Late trading and market timing
Since its press release of 17 February 2004, the CSSF has continued its inquiries with the aim of getting an overall view of the possible propagation of Late Trading and Market Timing practices within Luxembourg collective investment schemes.
In November 2003, the CSSF launched a large-scale investigation encompassing 425 entities, mainly Luxembourg registrar and transfer agents, central administrations, distributors of units of investment funds, depository banks and asset management companies, requesting them to respond to some detailed questions relating to Late Trading and Market Timing.
The CSSF then launched a second investigation by selecting about a hundred compartments of funds investing their assets mainly in securities from the Asian or American markets.
In this regard, the CSSF has also required those Luxembourg entities belonging to a financial group mentioned in the international press for having perpetrated or letting perpetrate Late Trading or Market Timing operations, to take a position on the alleged facts and to make a statement on the possible impact of these operations on the Luxembourg collective investment schemes.
The CSSF then sought out those Luxembourg collective investment schemes which had delegated tasks to one of the managers accused of having promoted or practised Late Trading or Market Timing activities.
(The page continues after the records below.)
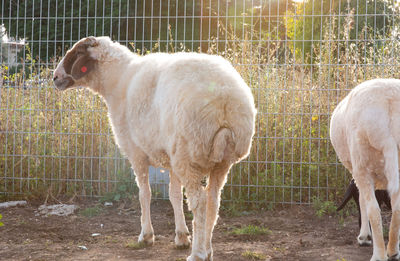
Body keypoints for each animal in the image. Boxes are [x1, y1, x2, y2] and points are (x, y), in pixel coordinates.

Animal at [52, 35, 256, 258]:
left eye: (77, 53)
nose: (55, 77)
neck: (119, 81)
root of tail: (225, 102)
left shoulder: (136, 153)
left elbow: (144, 194)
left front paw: (146, 236)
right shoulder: (171, 157)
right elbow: (174, 196)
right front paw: (181, 236)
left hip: (189, 154)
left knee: (199, 202)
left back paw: (197, 253)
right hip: (217, 161)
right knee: (213, 200)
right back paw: (208, 249)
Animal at [330, 78, 400, 260]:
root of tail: (388, 99)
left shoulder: (359, 172)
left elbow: (363, 201)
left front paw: (364, 236)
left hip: (361, 163)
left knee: (373, 210)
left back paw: (379, 254)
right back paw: (393, 250)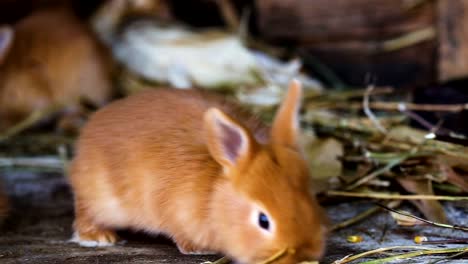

It has asked these investment funds to comment on these accusations and to make a statement on the possible impact of the controversial practices on the Luxembourg collective investment schemes.
The CSSF has noticed that the vast majority of the entities questioned had for some time already been alerted of the inherent problems of Late Trading and Market Timing and had taken or were in the process of taking the necessary protective measures. In this sense, the investigation has allowed the CSSF to get a concrete idea of the procedures and controls already set up by the various service providers of Luxembourg collective investment schemes.
The investigations have revealed two cases where orders have been placed after the cutoff time set in the prospectus of the investment fund concerned.
In the first case, a technical malfunction generated during the installation of the facility to subscribe via Internet had resulted in the extension of the cut-off time for orders placed by electronic means. The entity concerned has submitted a detailed report to the CSSF in which it concludes that the investors, who had placed “late” orders did not take advantage of this situation and did not exploit any arbitrage opportunity, given the duration of the average holding of their units and the absence of correlation between the size of the orders given after the cut-off time and the scale of the market fluctuations.
In the second case, a prior agreement made with an investor was at the origin of an approximate two and half hour delay on the official cut-off time outlined in the
prospectus in force. However, the investor did not benefit from this delay as he used to transmit his orders before the financial markets opened.
The CSSF notes that in the aforementioned two cases, corrective measures have been taken by the entities concerned, who confirm moreover that these transactions had no impact on the investment funds.
In addition, several entities questioned have informed the CSSF about their suspicions on possible Market Timing practices within some investment funds. The CSSF has requested explicit information.
Indeed, opportunities arise to the market timer, if the NAV is calculated on the basis of stale prices or if the investment fund has already started with the calculation of its NAV while it is still possible to place orders.
The CSSF considers that the practice of Market Timing cannot be allowed, insofar as it either diminishes the performance of the investment fund through an increase in fees, or brings about a dilution of the profit.
The CSSF’s attention was drawn to about twenty investors who had started to adopt atypical investment behaviour by subscribing and redeeming in a relatively short period of time, without however being able to prove that they were actually market timers.
The documents provided showed that these investors have been unable to develop their activities in Luxembourg, while the investment fund has promptly terminated its relationship or imposed restrictions on them.
In all the cases cited, the impact of these short term transactions on the investment fund has been considered insignificant.
In addition, the CSSF has not detected any elements which could prove that the Luxembourg financial centre lends itself to suspicious dealings by people who, with the
help of a professional of the financial centre, are in pursuit of a fast profit at the expense of others.
The CSSF concludes that the investigations not only alerted potential market timers, but also showed that those responsible in the investment fund field are conscious of their professional duties and have done the necessary research. Where problems have occurred, solutions have been put in place.
The CSSF will continue to make sure that the protection and the equal treatment of investors is not disturbed by Late Trading or Market Timing practices and will carry out controls in this regard.
Finally, a circular concerning Late Trading and Market Timing is about to be finalised.